Cconférence prononcée par Xinshuai Zhang, Ph.D. de l'Université d'Illinois.
With the advances in genome sequencing technologies, we are now exposed to a large collection of protein sequences that natural continues to evolve. The abundance of protein sequences represents an unprecedented opportunity for the biomedical and biotechnological societies. Such data can be exploited to provide targets for chemotherapeutic agents, and allow the advances in the fields of biocatalyst and biofuel. However, achievement of this huge potential is confounded by the problem that reliable functions have only been assigned to a small and diminishing fraction of protein sequences in the protein database. To address this issue, the Enzyme Function Initiative (EFI) which is a large-scale, multi-institutional collaborative project was launched and the integrated “genomic enzymology” strategy was established. Especially, the “genomic enzymology” web tools “Sequence Similarity Network (SSN) and “Genome Neighborhood Network (GNN)” were developed. SSNs are used to visualize the sequence-function relationships in protein families and segregate the family into isofunctional clusters; GNNs enable a user to retrieve, display, and interrogate the genome contexts of members of isofunctional SSN clusters so that the enzyme components of metabolic pathways can be identified. Experimentally determined ligand specificity of solute binding protein (SBP) provides the first reactant in a metabolic pathway. In bacterial, the transporter genes are often co-located with genes encoding the enzymes responsible for catabolism of the transported SBP ligand. Collectively, ligand specificity of SBP, synergetic analysis of SSNs and GNNs facilitates the large‑scale prediction of enzymatic activities and metabolic pathways.
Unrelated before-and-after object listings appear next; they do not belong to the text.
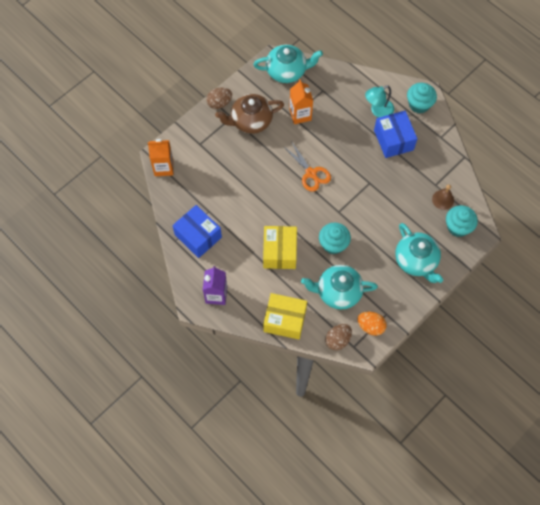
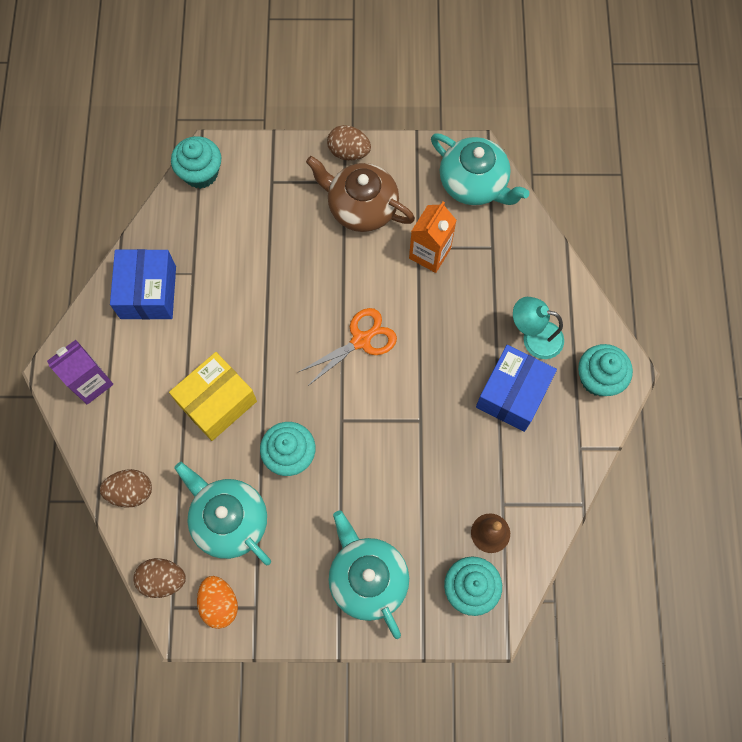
camera: 45 degrees right, 5 degrees up
orange carton [148,139,173,176] -> turquoise cupcake [171,136,221,189]
yellow box [263,293,307,340] -> brown egg [100,469,152,508]
orange scissors [283,141,331,192] -> orange scissors turned 135 degrees counterclockwise [299,308,397,386]
turquoise teapot [395,223,443,283] -> turquoise teapot turned 135 degrees clockwise [328,510,409,639]

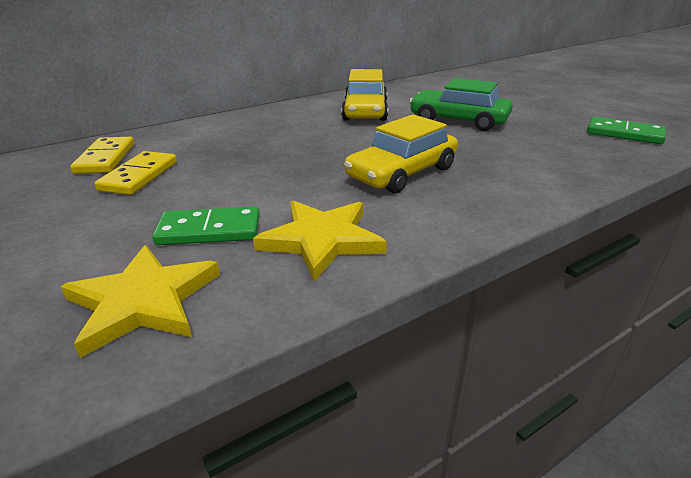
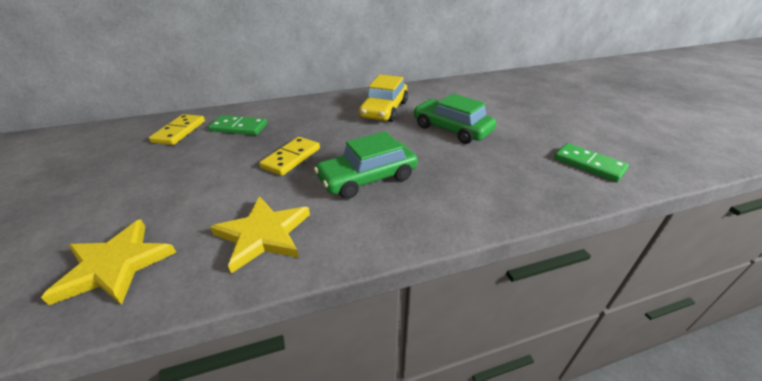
camera: 15 degrees right, 5 degrees up
yellow domino [95,151,177,195] -> yellow domino moved to [259,137,320,176]
green domino [152,207,260,245] -> green domino moved to [208,115,267,135]
yellow car [344,114,458,194] -> green car [314,131,418,199]

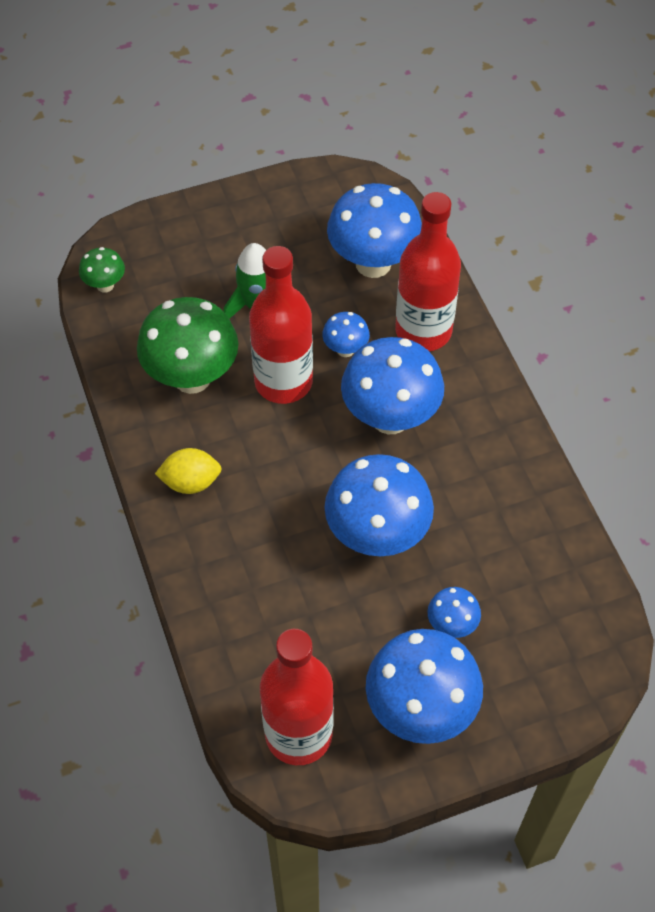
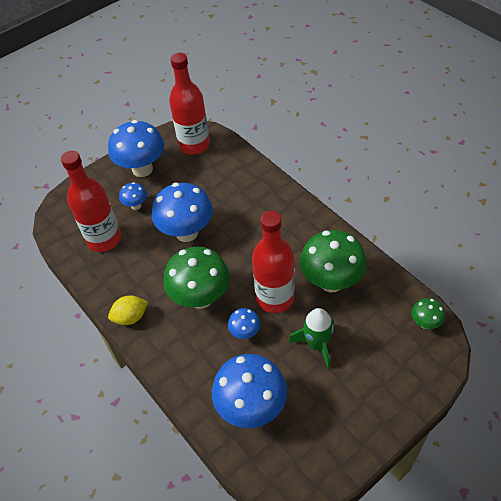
camera: 165 degrees right, 5 degrees down
yellow lemon [155,448,222,494] -> yellow lemon moved to [108,296,148,325]
blue mushroom [341,337,444,434] -> green mushroom [163,247,230,309]
red bottle [395,192,461,351] -> red bottle moved to [61,150,121,252]

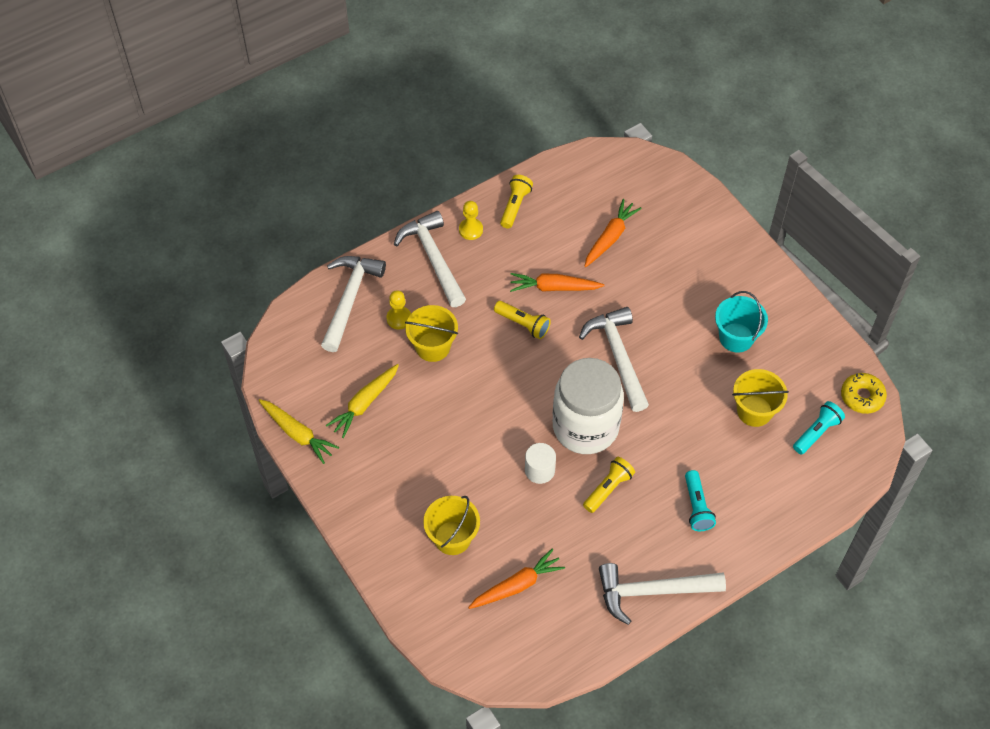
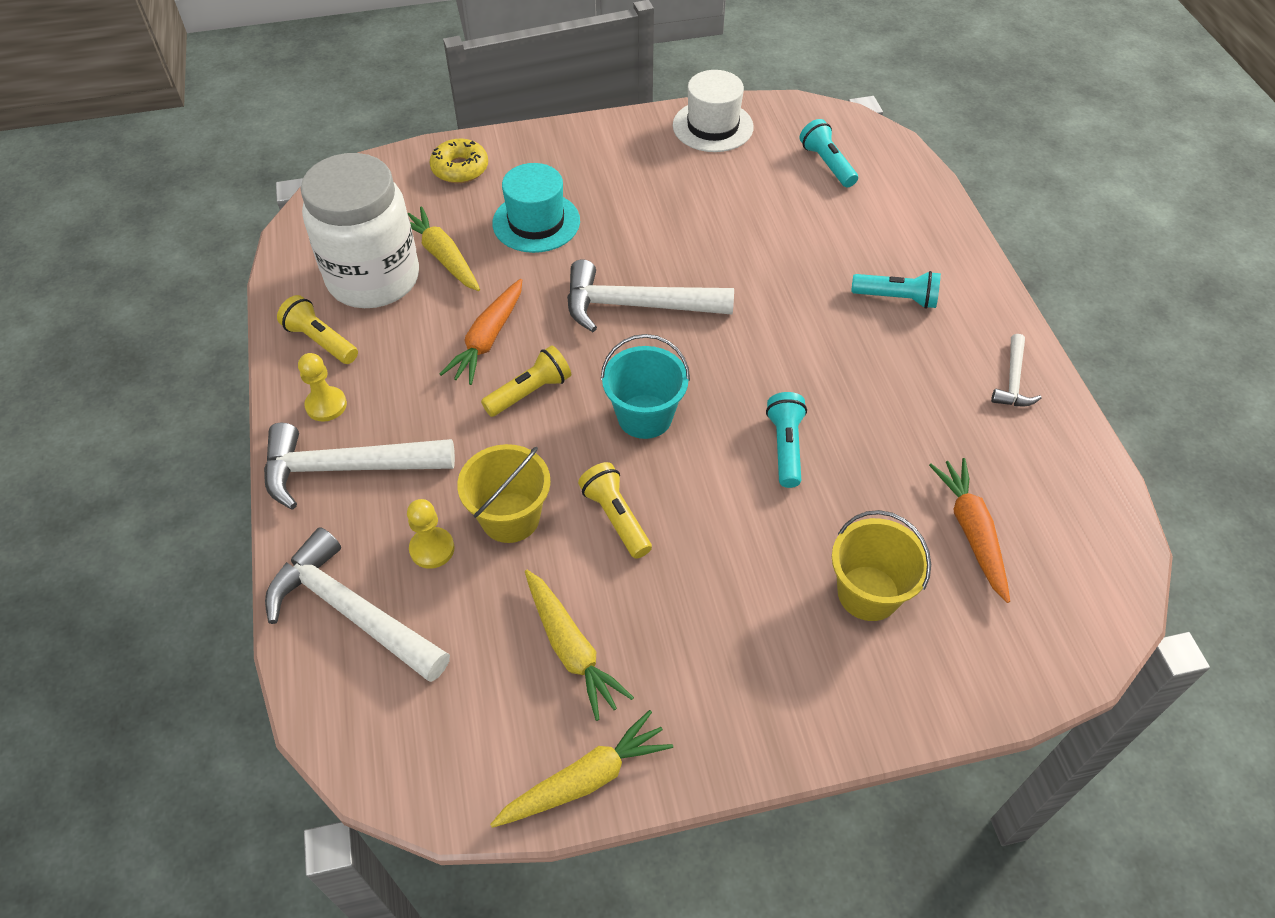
camera: 70 degrees left, 5 degrees down
white cylinder [525,443,556,484] -> turquoise flashlight [766,392,807,488]
white jar [553,358,624,454] -> white jar moved to [301,153,419,308]
yellow flashlight [583,457,635,513] -> yellow flashlight moved to [578,462,652,559]
orange carrot [585,199,642,267] -> yellow carrot [408,206,480,291]
white hammer [599,563,726,625] -> white hammer [991,334,1042,406], size x0.51
turquoise bucket [715,291,768,353] -> turquoise bucket moved to [601,334,690,439]
yellow bucket [732,369,789,427] -> none
yellow donut [841,373,887,414] -> yellow donut moved to [430,139,488,183]
none -> turquoise hat [492,163,580,253]
none -> white hat [673,70,754,152]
Guided by four TRAP SBPs that bind D/L-erythronate, we assigned novel ATP-dependent four-carbon acid sugar kinase functions to members of the Domain of Unknown Function 1537 protein family (PF07005); we also identified the related catabolic pathways to degrade D/L-threonate and D-erythronate. In addition, informed with the ligand specificities of three ABC SBPs for D-apiose, a ubiquitous branched-chain pentose in the rhamnogalacturonan-II (RG-II) of plant cell walls, four catabolic pathways including one non-oxidative transketolase pathway and three oxidative pathways for D-apiose/D-apionate were delineated. The non-oxidative transketolase pathway can also be utilized by organisms from human gut microbiome. Significantly, the pathways involve several unusual enzymatic transformations, for example, members of the functionally diverse RuBisCO superfamily (PF00016) catalyze decarboxylation or transcarboxylation reactions. Members of PGDH_C family (PF16896) catalyze the oxidative isomerization of D-apionate. The integrated “genomic enzymology” strategy, as demonstrated here, is a powerful strategy for assigning enzymatic functions and elucidating metabolic pathways.